Well, what do you think of this freak of nature?

In my opinion, it looks something like this: 
the guys is too huge. There have been big guys before, but Mr. Sapp is also very athletic. This alone warrants some attention. Not only is he big, but he can move.

He doesn't just move like a brawler, he's been seeking out training from the best in the business.

So, he's not just a brawler, and he's not out to stall his way thru fights, as evidenced by his fight with Mino. 

He's here to stay. He wants to win fights.  And he wants to win them convincingly.

What do you think?


----------



## J-kid (Nov 11, 2002)

Bob sapp aka the beast.

to stop bob sapp you need a aka rifle. lol

very big for people like him they need a heavy heavy wt division,

See he is just a stroided football player .


----------



## JDenz (Nov 11, 2002)

Even steroids don't make you that big.  He is a freak of nature and he is good.  He isn't just a football player.  He is a decent striker that can take a shot.  He has won in K-1 and destroyed in Pride.


----------



## RyuShiKan (Nov 12, 2002)

Sapp is one of my favorite fighters for the main reason is he just plain over powers people.
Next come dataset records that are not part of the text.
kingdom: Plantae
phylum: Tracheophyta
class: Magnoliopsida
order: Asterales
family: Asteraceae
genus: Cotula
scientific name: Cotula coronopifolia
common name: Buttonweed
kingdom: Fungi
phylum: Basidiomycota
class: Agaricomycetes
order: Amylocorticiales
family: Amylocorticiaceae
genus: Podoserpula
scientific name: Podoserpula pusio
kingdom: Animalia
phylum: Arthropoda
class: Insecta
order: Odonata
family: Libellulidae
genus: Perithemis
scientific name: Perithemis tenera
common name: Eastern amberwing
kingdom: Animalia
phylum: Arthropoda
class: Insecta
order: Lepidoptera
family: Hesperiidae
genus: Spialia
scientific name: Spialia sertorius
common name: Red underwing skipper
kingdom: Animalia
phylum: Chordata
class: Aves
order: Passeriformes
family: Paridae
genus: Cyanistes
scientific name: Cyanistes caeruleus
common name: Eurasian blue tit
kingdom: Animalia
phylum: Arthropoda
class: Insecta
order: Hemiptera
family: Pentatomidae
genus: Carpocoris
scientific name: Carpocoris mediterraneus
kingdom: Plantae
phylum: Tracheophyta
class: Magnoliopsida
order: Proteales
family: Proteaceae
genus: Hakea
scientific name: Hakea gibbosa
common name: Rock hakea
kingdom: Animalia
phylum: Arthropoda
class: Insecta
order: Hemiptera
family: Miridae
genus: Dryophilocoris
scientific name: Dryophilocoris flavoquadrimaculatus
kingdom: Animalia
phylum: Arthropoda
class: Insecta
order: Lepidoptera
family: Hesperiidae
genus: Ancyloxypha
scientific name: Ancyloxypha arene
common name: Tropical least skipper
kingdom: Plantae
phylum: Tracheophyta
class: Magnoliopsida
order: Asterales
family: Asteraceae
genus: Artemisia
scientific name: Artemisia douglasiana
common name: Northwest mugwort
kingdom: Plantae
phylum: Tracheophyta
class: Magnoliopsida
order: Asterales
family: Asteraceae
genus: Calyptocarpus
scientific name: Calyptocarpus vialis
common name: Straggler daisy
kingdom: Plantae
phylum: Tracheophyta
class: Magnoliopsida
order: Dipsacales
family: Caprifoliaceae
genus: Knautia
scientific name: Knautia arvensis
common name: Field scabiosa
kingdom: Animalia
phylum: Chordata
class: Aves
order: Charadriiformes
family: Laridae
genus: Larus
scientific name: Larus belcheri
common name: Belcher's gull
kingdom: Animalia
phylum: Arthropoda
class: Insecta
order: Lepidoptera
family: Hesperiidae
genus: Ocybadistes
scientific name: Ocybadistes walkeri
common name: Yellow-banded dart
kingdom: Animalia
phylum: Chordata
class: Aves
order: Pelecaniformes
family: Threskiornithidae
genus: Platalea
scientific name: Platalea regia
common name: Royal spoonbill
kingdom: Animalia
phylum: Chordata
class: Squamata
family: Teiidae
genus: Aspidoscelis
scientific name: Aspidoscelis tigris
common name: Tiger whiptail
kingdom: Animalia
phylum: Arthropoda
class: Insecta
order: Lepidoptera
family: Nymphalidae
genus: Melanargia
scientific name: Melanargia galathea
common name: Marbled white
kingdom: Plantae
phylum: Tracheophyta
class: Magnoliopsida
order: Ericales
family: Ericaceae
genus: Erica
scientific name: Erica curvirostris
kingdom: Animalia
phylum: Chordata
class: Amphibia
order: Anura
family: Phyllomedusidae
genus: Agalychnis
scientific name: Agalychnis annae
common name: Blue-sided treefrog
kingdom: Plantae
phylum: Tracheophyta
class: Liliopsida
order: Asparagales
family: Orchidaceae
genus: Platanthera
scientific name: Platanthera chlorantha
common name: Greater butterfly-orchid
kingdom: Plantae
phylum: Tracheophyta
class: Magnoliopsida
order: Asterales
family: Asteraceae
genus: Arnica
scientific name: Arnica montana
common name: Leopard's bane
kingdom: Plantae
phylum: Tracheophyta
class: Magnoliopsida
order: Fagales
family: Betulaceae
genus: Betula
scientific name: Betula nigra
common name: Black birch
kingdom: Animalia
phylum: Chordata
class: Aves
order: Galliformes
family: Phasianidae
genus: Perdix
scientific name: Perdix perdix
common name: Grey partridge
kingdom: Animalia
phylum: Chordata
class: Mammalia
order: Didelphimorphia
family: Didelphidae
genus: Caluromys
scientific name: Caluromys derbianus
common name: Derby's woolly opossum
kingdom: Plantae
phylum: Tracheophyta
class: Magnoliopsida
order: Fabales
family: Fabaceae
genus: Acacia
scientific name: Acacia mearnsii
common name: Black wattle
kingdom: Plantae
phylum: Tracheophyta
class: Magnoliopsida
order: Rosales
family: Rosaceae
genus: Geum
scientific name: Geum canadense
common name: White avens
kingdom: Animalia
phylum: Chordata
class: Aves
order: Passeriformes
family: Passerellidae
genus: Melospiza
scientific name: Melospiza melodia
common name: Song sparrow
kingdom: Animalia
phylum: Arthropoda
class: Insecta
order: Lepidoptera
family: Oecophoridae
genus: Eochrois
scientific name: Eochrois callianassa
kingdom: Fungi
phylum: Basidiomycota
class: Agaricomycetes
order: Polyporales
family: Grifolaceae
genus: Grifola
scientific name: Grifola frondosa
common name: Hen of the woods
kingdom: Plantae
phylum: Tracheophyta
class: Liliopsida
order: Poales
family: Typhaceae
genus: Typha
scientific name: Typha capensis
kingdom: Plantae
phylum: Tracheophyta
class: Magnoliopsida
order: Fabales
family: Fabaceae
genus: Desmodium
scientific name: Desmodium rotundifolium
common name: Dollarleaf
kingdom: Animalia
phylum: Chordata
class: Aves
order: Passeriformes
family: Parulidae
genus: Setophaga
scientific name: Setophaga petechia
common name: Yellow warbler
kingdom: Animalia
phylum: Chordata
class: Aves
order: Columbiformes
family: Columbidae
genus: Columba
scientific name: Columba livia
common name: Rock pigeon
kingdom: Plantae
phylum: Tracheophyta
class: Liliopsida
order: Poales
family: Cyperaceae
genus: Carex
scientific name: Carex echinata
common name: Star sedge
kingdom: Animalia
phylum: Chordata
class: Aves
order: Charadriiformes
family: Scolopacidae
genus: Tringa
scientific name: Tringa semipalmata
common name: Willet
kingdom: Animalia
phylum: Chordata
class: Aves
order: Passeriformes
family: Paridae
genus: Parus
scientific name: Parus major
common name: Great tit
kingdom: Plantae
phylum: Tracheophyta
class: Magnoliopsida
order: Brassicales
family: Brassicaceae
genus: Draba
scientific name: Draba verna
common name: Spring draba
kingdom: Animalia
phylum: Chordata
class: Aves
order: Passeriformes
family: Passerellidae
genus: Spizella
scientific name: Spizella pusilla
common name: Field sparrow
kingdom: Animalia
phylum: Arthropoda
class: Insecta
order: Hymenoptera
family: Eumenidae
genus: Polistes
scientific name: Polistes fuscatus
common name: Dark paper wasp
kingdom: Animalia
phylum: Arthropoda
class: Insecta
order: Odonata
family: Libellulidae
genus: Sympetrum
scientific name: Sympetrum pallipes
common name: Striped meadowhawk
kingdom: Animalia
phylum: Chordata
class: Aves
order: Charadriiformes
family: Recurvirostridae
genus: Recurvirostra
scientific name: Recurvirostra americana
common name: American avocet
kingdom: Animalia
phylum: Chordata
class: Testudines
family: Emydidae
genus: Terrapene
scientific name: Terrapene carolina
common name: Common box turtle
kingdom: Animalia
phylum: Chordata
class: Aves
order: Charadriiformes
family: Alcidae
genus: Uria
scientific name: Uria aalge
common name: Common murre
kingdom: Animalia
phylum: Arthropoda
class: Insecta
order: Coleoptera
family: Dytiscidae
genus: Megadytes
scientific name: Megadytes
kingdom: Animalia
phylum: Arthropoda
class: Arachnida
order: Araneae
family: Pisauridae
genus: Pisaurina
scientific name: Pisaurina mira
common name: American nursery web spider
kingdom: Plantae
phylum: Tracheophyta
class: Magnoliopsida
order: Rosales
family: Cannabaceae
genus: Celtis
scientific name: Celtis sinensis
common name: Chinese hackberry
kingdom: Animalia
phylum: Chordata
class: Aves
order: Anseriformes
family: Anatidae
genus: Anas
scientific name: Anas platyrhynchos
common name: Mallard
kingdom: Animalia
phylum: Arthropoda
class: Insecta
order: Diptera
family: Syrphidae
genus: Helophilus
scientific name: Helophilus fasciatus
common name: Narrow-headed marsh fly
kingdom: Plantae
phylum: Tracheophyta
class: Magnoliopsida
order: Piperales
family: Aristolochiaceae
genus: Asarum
At 170kg of pretty much solid muscle it is funny to watch him bulldoze of the likes of Ernst Hoost a former K-1  Champion, as well as anyone else that gets in his way.
As far as skill level goes he is pretty sloppy, he throws enough "haymakers" to harvest most of the wheat fields in Kansas..........his kicks are pretty bad as well. 
He is not all that fast and what he lacks in finesse he makes up for in raw power.........getting hit with his "haymaker" is like getting hit with a iron pipe I would imagine.


----------



## JDenz (Nov 12, 2002)

lol his jab is probley like a sledge hammer.


----------



## RyuShiKan (Nov 12, 2002)

> _Originally posted by JDenz _
> 
> *lol his jab is probley like a sledge hammer. *




After watching my video of him and Hoost it looked more like a train hitting Hoost than a fist.


----------



## JDenz (Nov 12, 2002)

Ya I think he should go to Hammer house or team puinshment for a while if he could learn to be skillful at throws look out no one would ever beat him, (well until he got matched up with someone close to his weight and stregth.


----------



## RyuShiKan (Nov 12, 2002)

> _Originally posted by JDenz _
> 
> *Ya I think he should go to Hammer house or team puinshment for a while if he could learn to be skillful at throws look out no one would ever beat him, (well until he got matched up with someone close to his weight and stregth. *




Actually, Nogeira (sp?) did beat him.........but not too easily.


----------



## JDenz (Nov 12, 2002)

Ya I know but he is BTT and Sapp wasn't ready for him at all, and he still almost beat him.    Nogeira said he wouldn't fight him again unless they paid him a million dollars us


----------